Via FilmDrunk I learn of the totally bullshit way that the new PG-13 Total Recall is going to "show" a woman with three breasts—easily the only part of the good ol' R-rated Total Recall that anyone ever talks about. At fancy dinner parties I'm always like, "Let's talk about what Kuato's home life might be like," or, "Let's talk about the philosophical ramifications of utilizing ancient alien technology in order to terraform a planet we're clearly already exploiting just as we did Earth," but whatever halfwit jackass I'm talking to is always like, "Heh, that's the movie with the lady with three boobs in it!" and then I sigh and grudgingly participate in the resultant high five. (Please note the title of the YouTube above: "Girl with 3 Breasts !!! Total Recall Hooker with 3 BOOBIES!!")

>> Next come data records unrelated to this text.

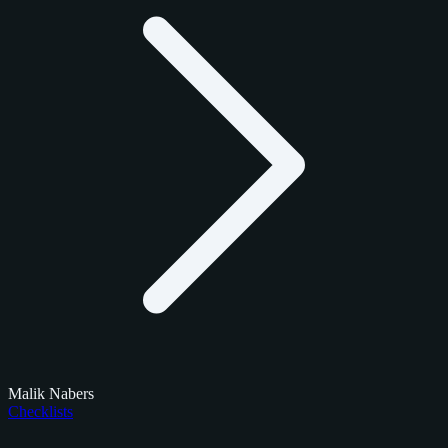
Malik Nabers
Checklists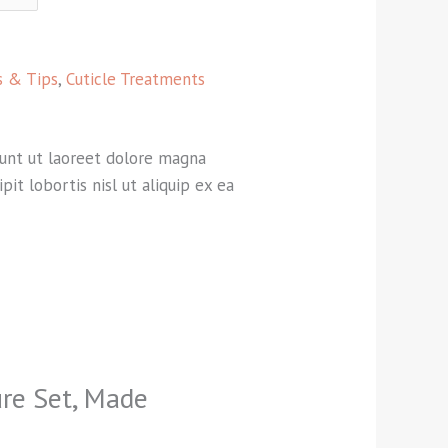
ls & Tips
,
Cuticle Treatments
dunt ut laoreet dolore magna
it lobortis nisl ut aliquip ex ea
ure Set, Made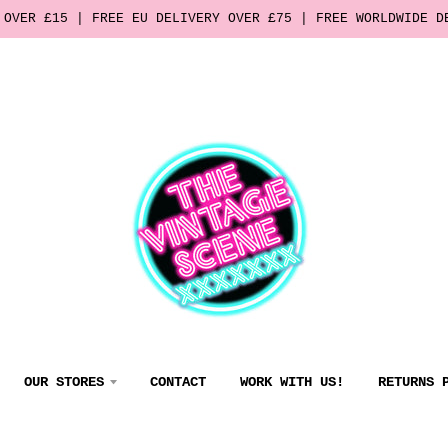
 OVER £15 | FREE EU DELIVERY OVER £75 | FREE WORLDWIDE D
OUR STORES
CONTACT
WORK WITH US!
RETURNS 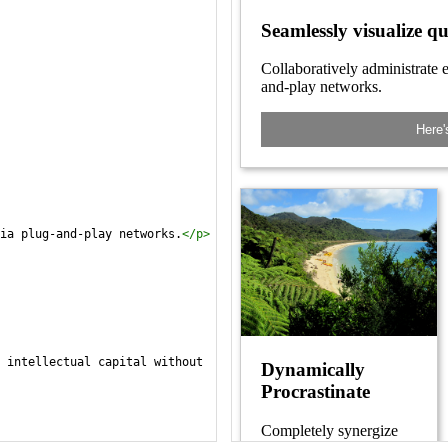
ia plug-and-play networks.
</
p
>
 intellectual capital without 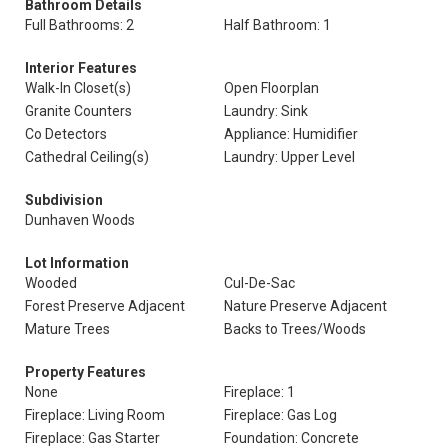
Bathroom Details
Full Bathrooms: 2
Half Bathroom: 1
Interior Features
Walk-In Closet(s)
Open Floorplan
Granite Counters
Laundry: Sink
Co Detectors
Appliance: Humidifier
Cathedral Ceiling(s)
Laundry: Upper Level
Subdivision
Dunhaven Woods
Lot Information
Wooded
Cul-De-Sac
Forest Preserve Adjacent
Nature Preserve Adjacent
Mature Trees
Backs to Trees/Woods
Property Features
None
Fireplace: 1
Fireplace: Living Room
Fireplace: Gas Log
Fireplace: Gas Starter
Foundation: Concrete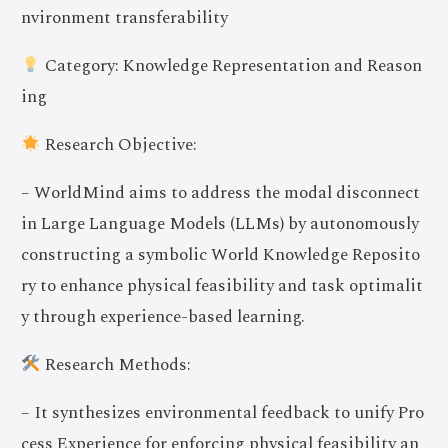
nvironment transferability
Category: Knowledge Representation and Reason
ing
Research Objective:
– WorldMind aims to address the modal disconnect
in Large Language Models (LLMs) by autonomously
constructing a symbolic World Knowledge Reposito
ry to enhance physical feasibility and task optimalit
y through experience-based learning.
Research Methods:
– It synthesizes environmental feedback to unify Pro
cess Experience for enforcing physical feasibility an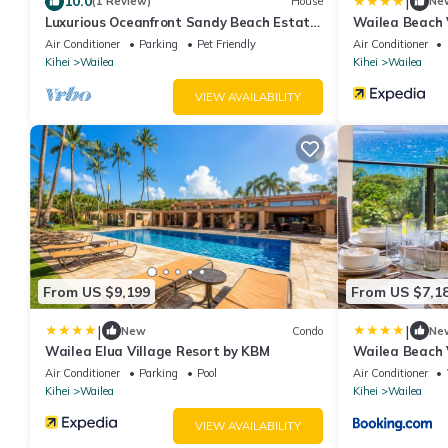
|
10.0
(1 Review)
House
Ne
Luxurious Oceanfront Sandy Beach Estate
Wailea Beach 
on Makena Beach-6BR/6.5BA 8,030 Sq Ft
Air Conditioner
Parking
Pet Friendly
Air Conditioner
Kihei
Wailea
Kihei
Wailea
VIEW AVAILABILITY
From US $9,199
From US $7,1
|
|
New
Condo
Ne
Wailea Elua Village Resort by KBM
Wailea Beach 
Ocean Views 2
Air Conditioner
Parking
Pool
Air Conditioner
Complimentary
Kihei
Wailea
Kihei
Wailea
WBV ML-3485 
VIEW AVAILABILITY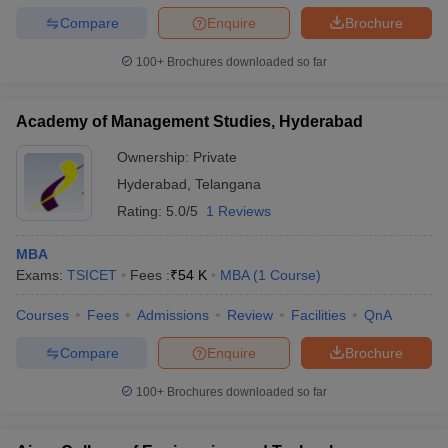
Compare
Enquire
Brochure
100+
Brochures downloaded so far
Academy of Management Studies, Hyderabad
Ownership:
Private
Hyderabad
,
Telangana
Rating:
5.0/5
1 Reviews
MBA
Exams:
TSICET
Fees :
₹
54 K
MBA
(
1
Course
)
Courses
Fees
Admissions
Review
Facilities
QnA
Compare
Enquire
Brochure
100+
Brochures downloaded so far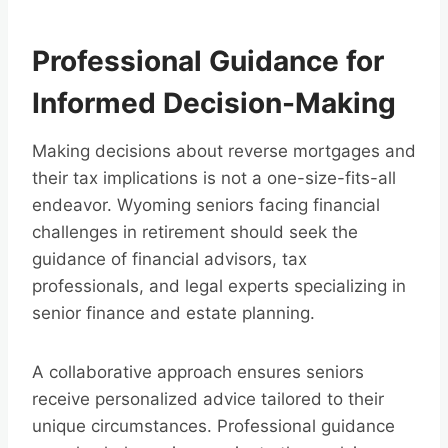
Professional Guidance for
Informed Decision-Making
Making decisions about reverse mortgages and
their tax implications is not a one-size-fits-all
endeavor. Wyoming seniors facing financial
challenges in retirement should seek the
guidance of financial advisors, tax
professionals, and legal experts specializing in
senior finance and estate planning.
A collaborative approach ensures seniors
receive personalized advice tailored to their
unique circumstances. Professional guidance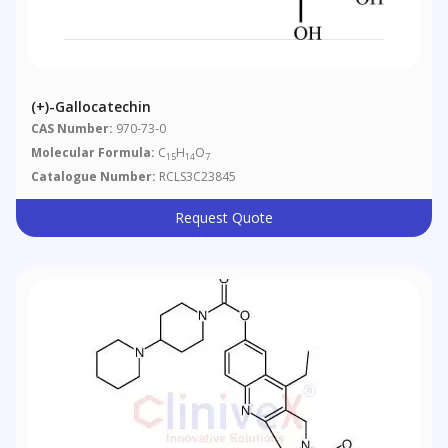
(+)-Gallocatechin
CAS Number:
970-73-0
Molecular Formula:
C
H
O
15
14
7
Catalogue Number:
RCLS3C23845
Request Quote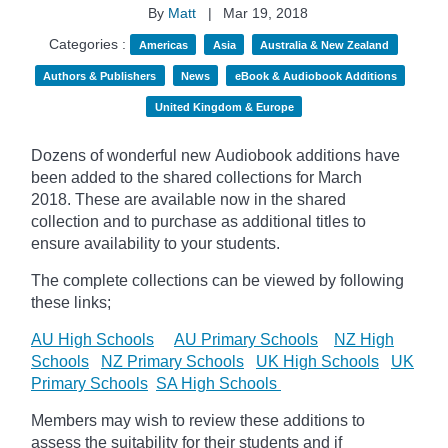
By
Matt
|
Mar 19, 2018
Categories :
Americas
Asia
Australia & New Zealand
Authors & Publishers
News
eBook & Audiobook Additions
United Kingdom & Europe
Dozens of wonderful new Audiobook additions have
been added to the shared collections for March
2018.
These are available now in the shared
collection and to purchase as additional titles to
ensure availability to your students.
The complete collections can be viewed by following
these links;
AU High Schools
AU Primary Schools
NZ High
Schools
NZ Primary Schools
UK High Schools
UK
Primary Schools
SA High Schools
Members may wish to review these additions to
assess the suitability for their students and if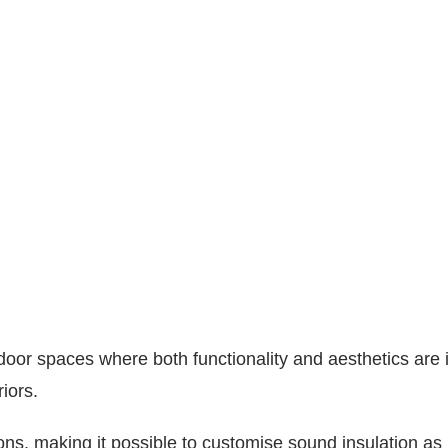
door spaces where both functionality and aesthetics are im
iors.
ions, making it possible to customise sound insulation as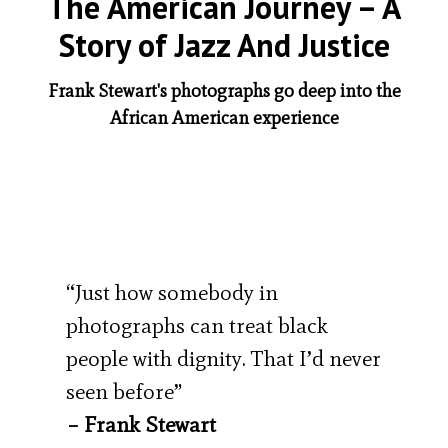
The American Journey – A
Story of Jazz And Justice
Frank Stewart's photographs go deep into the
African American experience
“Just how somebody in
photographs can treat black
people with dignity. That I’d never
seen before”
– Frank Stewart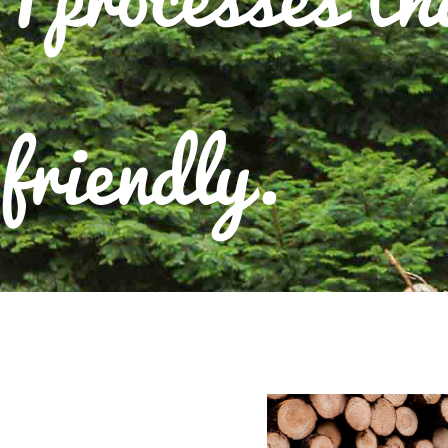
friendly.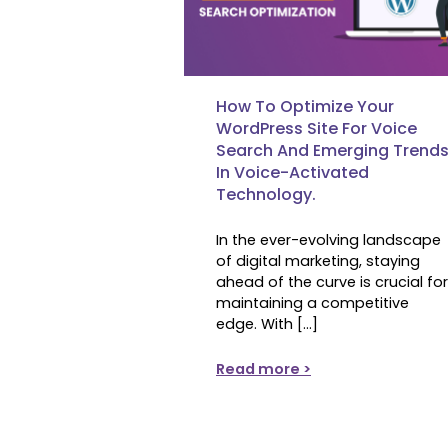
How To Optimize Your
WordPress Site For Voice
Search And Emerging Trend
In Voice-Activated
Technology.
In the ever-evolving landscape
of digital marketing, staying
ahead of the curve is crucial for
maintaining a competitive
edge. With […]
Read more >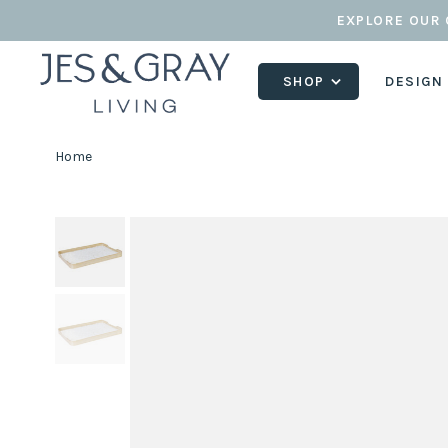
EXPLORE OUR 
SHOP
DESIGN
Home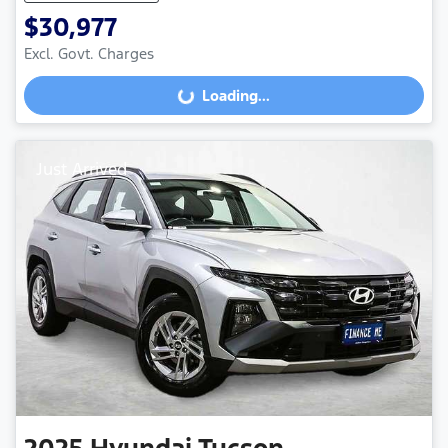
$30,977
Excl. Govt. Charges
Loading...
Loading...
Just Arrived
2025
Hyundai
Tucson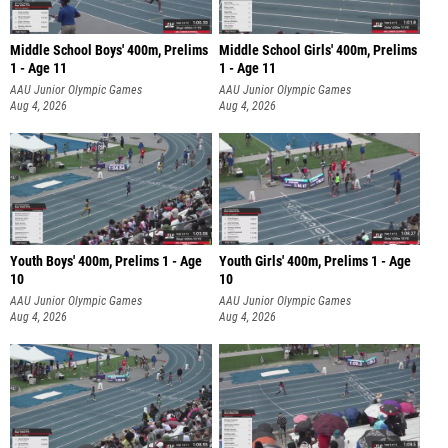
Middle School Boys' 400m, Prelims
Middle School Girls' 400m, Prelims
1 - Age 11
1 - Age 11
AAU Junior Olympic Games
AAU Junior Olympic Games
Aug 4, 2026
Aug 4, 2026
Youth Boys' 400m, Prelims 1 - Age
Youth Girls' 400m, Prelims 1 - Age
10
10
AAU Junior Olympic Games
AAU Junior Olympic Games
Aug 4, 2026
Aug 4, 2026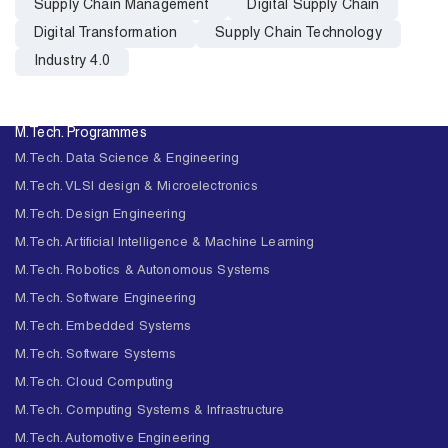
Supply Chain Management
Digital Supply Chain
Digital Transformation
Supply Chain Technology
Industry 4.0
M.Tech. Programmes
M.Tech. Data Science & Engineering
M.Tech. VLSI design & Microelectronics
M.Tech. Design Engineering
M.Tech. Artificial Intelligence & Machine Learning
M.Tech. Robotics & Autonomous Systems
M.Tech. Software Engineering
M.Tech. Embedded Systems
M.Tech. Software Systems
M.Tech. Cloud Computing
M.Tech. Computing Systems & Infrastructure
M.Tech. Automotive Engineering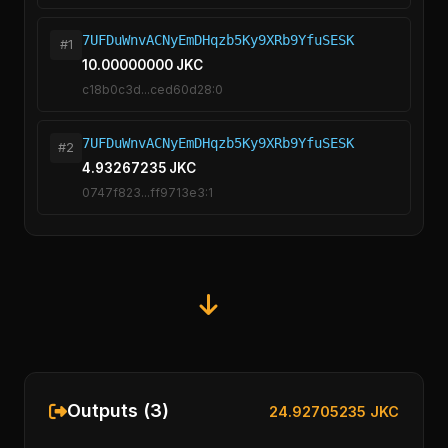
7UFDuWnvACNyEmDHqzb5Ky9XRb9YfuSESK
#1
10.00000000 JKC
c18b0c3d...ced60d28:0
7UFDuWnvACNyEmDHqzb5Ky9XRb9YfuSESK
#2
4.93267235 JKC
0747f823...ff9713e3:1
Outputs (3)
24.92705235 JKC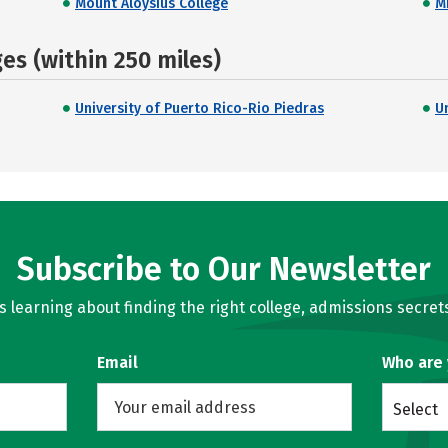
Mount Aloysius College
M
s (within 250 miles)
University of Puerto Rico-Rio Piedras
Un
Subscribe to Our Newsletter
learning about finding the right college, admissions secrets
Email
Who are
Select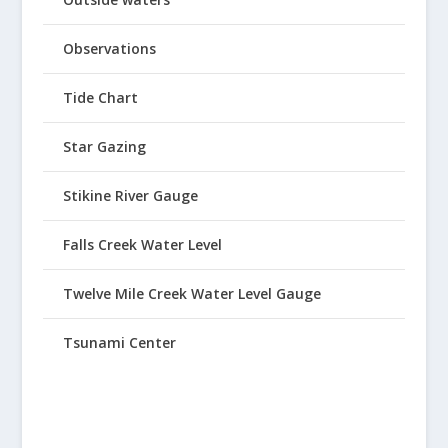
Observations
Tide Chart
Star Gazing
Stikine River Gauge
Falls Creek Water Level
Twelve Mile Creek Water Level Gauge
Tsunami Center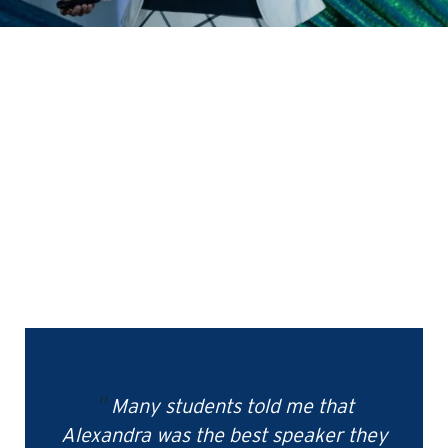
Many students told me that
Alexandra was the best speaker they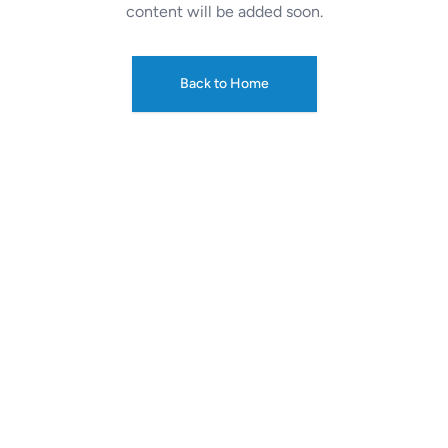
content will be added soon.
Back to Home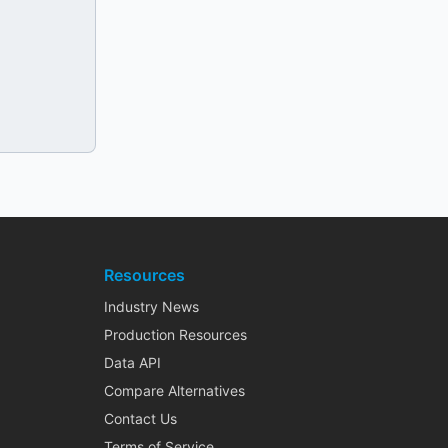
Resources
Industry News
Production Resources
Data API
Compare Alternatives
Contact Us
Terms of Service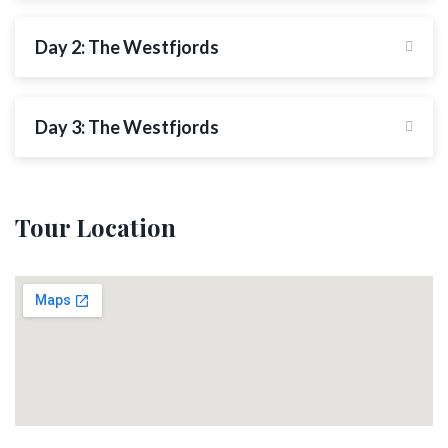
Day 2: The Westfjords
Day 3: The Westfjords
Tour Location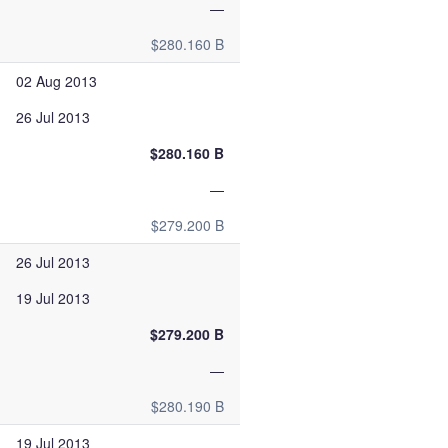
—
$280.160 B
02 Aug 2013
26 Jul 2013
$280.160 B
—
$279.200 B
26 Jul 2013
19 Jul 2013
$279.200 B
—
$280.190 B
19 Jul 2013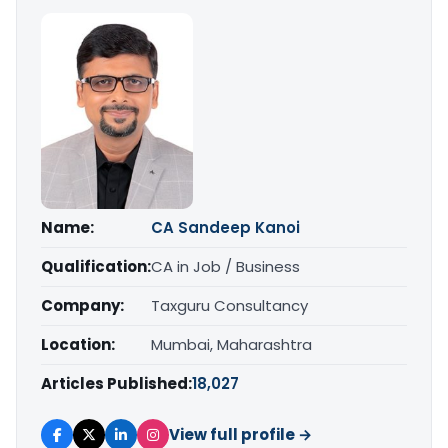
Name:
CA Sandeep Kanoi
Qualification:
CA in Job / Business
Company:
Taxguru Consultancy
Location:
Mumbai, Maharashtra
Articles Published:
18,027
View full profile →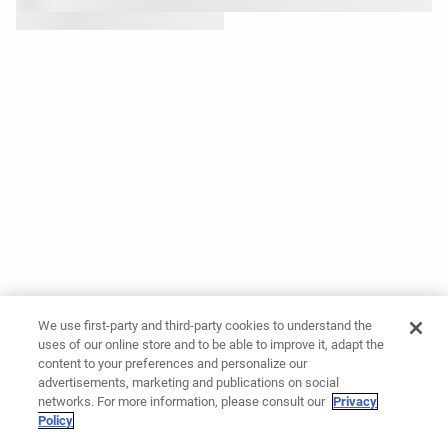
We use first-party and third-party cookies to understand the
uses of our online store and to be able to improve it, adapt the
content to your preferences and personalize our
advertisements, marketing and publications on social
networks. For more information, please consult our
Privacy
Policy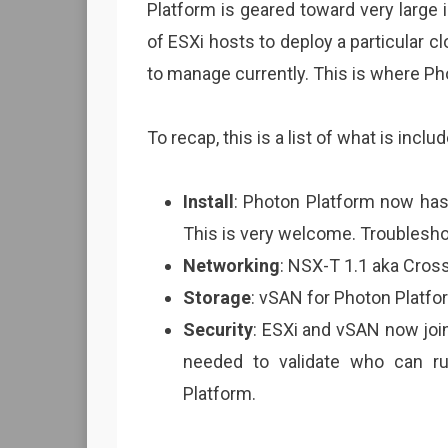
Platform is geared toward very large
of ESXi hosts to deploy a particular c
to manage currently. This is where P
To recap, this is a list of what is inclu
Install
: Photon Platform now has 
This is very welcome. Troubleshoot
Networking
: NSX-T 1.1 aka Cross
Storage
: vSAN for Photon Platfor
Security
: ESXi and vSAN now join
needed to validate who can 
Platform.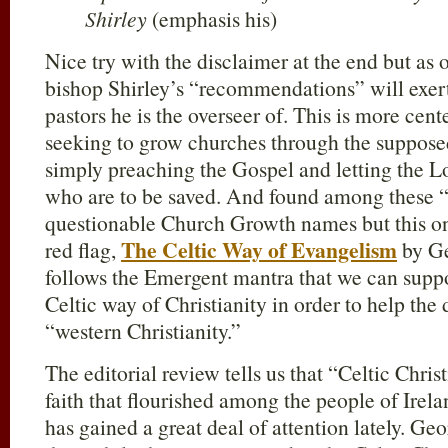
Shirley
(emphasis his)
Nice try with the disclaimer at the end but as 
bishop Shirley’s “recommendations” will exer
pastors he is the overseer of. This is more c
seeking to grow churches through the suppos
simply preaching the Gospel and letting the L
who are to be saved. And found among these “w
questionable Church Growth names but this o
The Celtic Way of Evangelism
red flag,
by Ge
follows the Emergent mantra that we can supp
Celtic way of Christianity in order to help the 
“western Christianity.”
The editorial review tells us that “Celtic Chris
faith that flourished among the people of Ire
has gained a great deal of attention lately. Geo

ANYWAY, knowing that (A) they wanted to make the new Total Recall for children, and (B) they'd piss off halfwit jackasses everywhere if they didn't at least make a token inclusion of Ol' Tri-Titty (WHAT, don't look at me, that's what director Paul Verhoeven called her on set, that guy's a jerk), the makers of the new Total Recall came up with a solution that will please absolutely no one. (Except for maybe my boss, Wm. Steven Humphrey, who informed me that PG-13 Ol' Tri-Titty "is simultaneously grotesque and hot," then locked himself in the bathroom.) Head over to the Daily Mail to be disappointed.
P.S. Sorry everyone, this is probably one of the dumbest posts I have ever written.